The delightfully impish Doug Kass ("The Anti-Cramer") looks at the parallels between the 1994 tightening period and the present.
There are bullish implications for using the 1994 Fed tightening
template: 1995 – 2000 was (if memory serves) quite a run.
Not surprisingly, Kass finds the comparisons wanting:
In 1994, unlike 2005, there was a sharp correction in stocks. While
the Dow Jones Industrial Average dropped by only 10% in 1994, many stocks fared
far worse. In 2005, equities advanced.
In 1994 Edson Gould’s ‘three steps and a stumble’ rule was validated as the
Fed tightened. In 2005, Gould’s fabled market dictum failed to mark an equity
decline, (because the tightening began from historically low levels).
1994’s stock market decline was characterized by declining breadth — far
different than 2005’s breadth picture.
In 1994, the stock market ended the year in a large oversold condition. 2005
appears to be ending with an overbought condition (and unlike 1994, in 2005
certain leadership sectors are particularly extended).
Most sentiment measures ended 1994 (that preceded the 1995 market recovery)
in deeply negative territory. For example, the put-call ratio (CBOE 10-day)
ended 1994 at its highest level of the year. By contrast, the put-call ratio is
ending 2005 at its lowest level of the year.
The Investors Intelligence survey
of bears ranged between 50% and 60% throughout 1994, the highest level since
1982. The Investors Intelligence survey of bears in 2005 has been in the 20% to
30% range, and in December, stands at near the year low of 22%. It is the survey
of bulls that stands at 60% now. Markets typically make bottoms and are
preparing to rise when they are oversold, investors are bearish and expectations
low. These conditions existed in 1994, not in 2005.
1995 was a good year for stocks, but it was an atypical period historically.

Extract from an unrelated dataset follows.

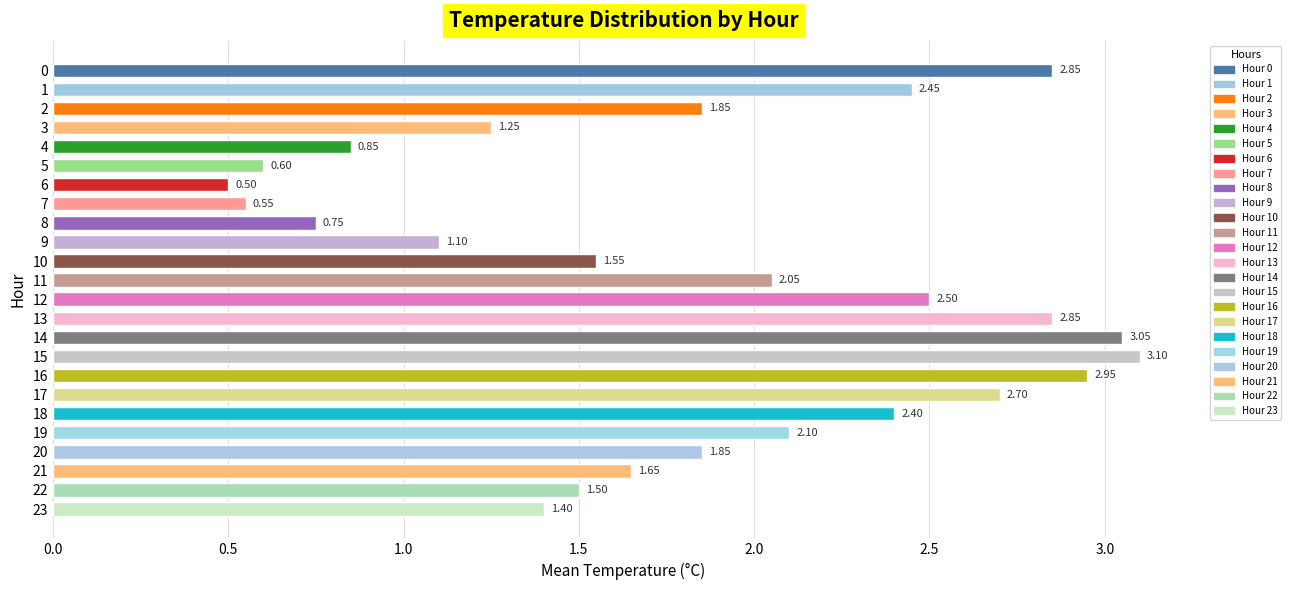

What is the difference between the values at 9 and 23?

0.3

Even taking into account that year’s rally, history shows less inspiring
According to Ned Davis Research, there have been 16 separate
tightenings over the last 100 years (defined as at least two consecutive rate
increases). Surprisingly, the DJIA, on average, has declined by 4.90% in the
four-month period following the last tightening date, by 3.90% in the eight-month period following the last
Today’s condition of deteriorating breadth, from record high levels, and
breadth divergence (while highs in the indices are being made) stand in marked
contrast to conditions in late 1994.
Surprsie! Color Kass bearish.
UPDATE: December 23, 2005 6:05 am
Nate provides some additional differences:
1. Marginal income tax rate increased around 1994 to 39% and stayed at 39% for much of the 1990s (vs. around 35% in 2004). This arguably gave the govt the ability to pay down debt and have low interest rates and inflation during the 1990s economic growth. Low interest rates may be good for stocks. The 1990s economy was strong enough to withstand higher income tax rates, and increases in income tax rates were accompanied by capital gains tax reduction.
2. Capital Gains Tax Rate: didn’t the capital gains tax rate get cut to 20% in the early to mid 1990s? What year did this occur? I know many think taxes do not or should not influence the stock market, yet this tax reduction on capital gains coupled with a tax increase on the highest marginal incomes in the 1990s made stock returns look more attractive to high-income people in the 1990s. This may have influenced people to invest.
In year 2004, there has been no big improvement in the differential between cap gains and marginal income. A dividend tax cut encourages companies to pump cash out of the corporation, which may be good for management discipline but may not pump up the stock price. The overall impact on capital allocation and impact is unclear and subject to additional debate and research.
3. Killer New Applications and Growth Drivers – the 1990s had the internet driving change and growth (ebay, Amazon) and supporting industries (Dell). The internet was a very big idea whose time had come. A 2000s equivalent to the 1990s internet may not exist. Apple and Apple’s iPod are booming. Others are restructuring.